■ **Reading text**
☆ ☆ ☆ ☆ ☆ ☆ ☆
17 Best Underrated Science Fiction Books

Some great books never get the public love we think they deserve. The books below are what I consider the best science fiction out there that keeps flying under the radar of public perception.

 

17
The Blue World
by Jack Vance – 1966

This is classic Vance: a carefully thought-out world, a stratified society, and a man in conflict with its rules. During the space of twelve generations, the descendants of a crash on a water-covered planet have managed to adapt to the marine culture. But they are always at the mercy of the kragen, giant, squid-like monsters. The colonists can communicate with the biggest of these, King Kragen, and must appease him. But finally, one man has had enough of this life of slavery and sacrifice. Can he convince his fellow citizens that they must kill King Kragen? And how can they do it in a world without weapons?

16
The Miocene Arrow
by Sean McMullen – 2000

This is the second book of a trilogy, but you’ll catch up quickly if you start here.
☆ ☆ ☆ ☆ ☆ ☆ ☆
■ **Work request 1**
In the book list, for how many generations have the descendants of the water-planet crash been adapting to the marine culture?
■ **Work request 2**
Write out the book list from "17 Best Underrated" through "of public perception.", inclusive, substituting "popular" for "public".

■ **Data excerpts**
☆ ☆ ☆ ☆ ☆ ☆ ☆
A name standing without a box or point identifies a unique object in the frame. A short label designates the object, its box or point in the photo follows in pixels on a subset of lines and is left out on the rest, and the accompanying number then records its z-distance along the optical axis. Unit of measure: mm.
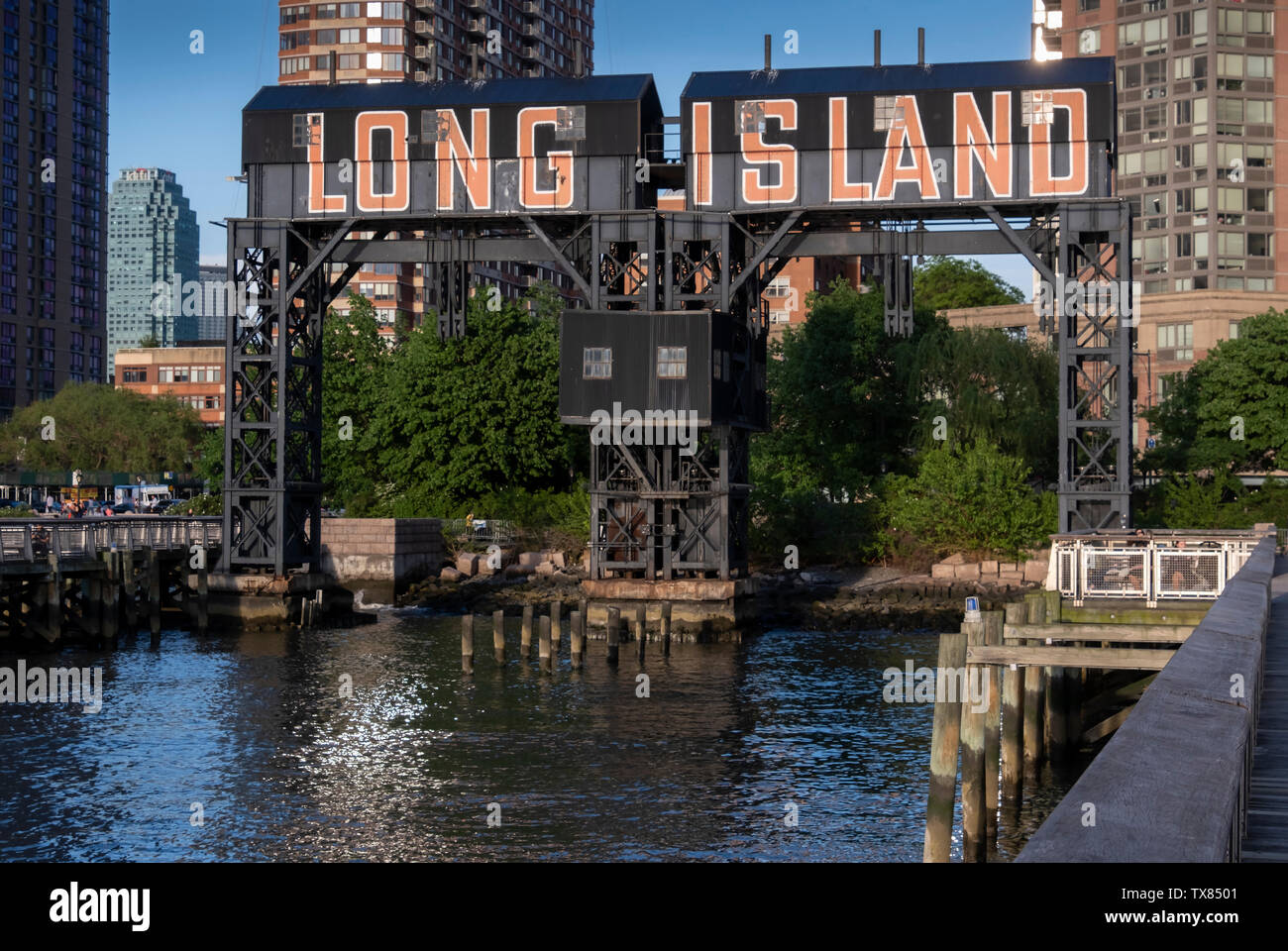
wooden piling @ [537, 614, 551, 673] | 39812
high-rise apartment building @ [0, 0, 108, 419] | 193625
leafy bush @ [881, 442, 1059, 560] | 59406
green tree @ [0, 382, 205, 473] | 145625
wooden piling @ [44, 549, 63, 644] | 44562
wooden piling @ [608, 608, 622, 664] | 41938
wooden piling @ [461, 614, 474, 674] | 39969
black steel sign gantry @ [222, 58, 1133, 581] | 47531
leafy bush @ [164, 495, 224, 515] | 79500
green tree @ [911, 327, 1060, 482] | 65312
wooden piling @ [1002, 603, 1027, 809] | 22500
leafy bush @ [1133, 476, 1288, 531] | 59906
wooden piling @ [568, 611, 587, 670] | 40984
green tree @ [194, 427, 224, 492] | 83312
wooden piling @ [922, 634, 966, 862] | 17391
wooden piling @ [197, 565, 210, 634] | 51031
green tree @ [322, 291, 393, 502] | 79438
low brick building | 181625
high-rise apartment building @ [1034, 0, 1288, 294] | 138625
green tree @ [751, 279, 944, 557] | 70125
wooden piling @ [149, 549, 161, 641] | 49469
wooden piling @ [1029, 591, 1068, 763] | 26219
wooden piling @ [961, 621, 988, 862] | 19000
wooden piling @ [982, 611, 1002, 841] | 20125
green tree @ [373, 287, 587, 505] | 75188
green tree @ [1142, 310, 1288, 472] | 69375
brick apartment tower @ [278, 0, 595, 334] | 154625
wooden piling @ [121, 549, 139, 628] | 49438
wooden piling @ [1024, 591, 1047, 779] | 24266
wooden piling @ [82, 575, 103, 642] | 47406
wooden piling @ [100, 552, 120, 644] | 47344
☆ ☆ ☆ ☆ ☆ ☆ ☆
■ **Written solution 1**
Twelve generations.

■ **Written solution 2**
17 Best Underrated Science Fiction Books

Some great books never get the popular love we think they deserve. The books below are what I consider the best science fiction out there that keeps flying under the radar of popular perception.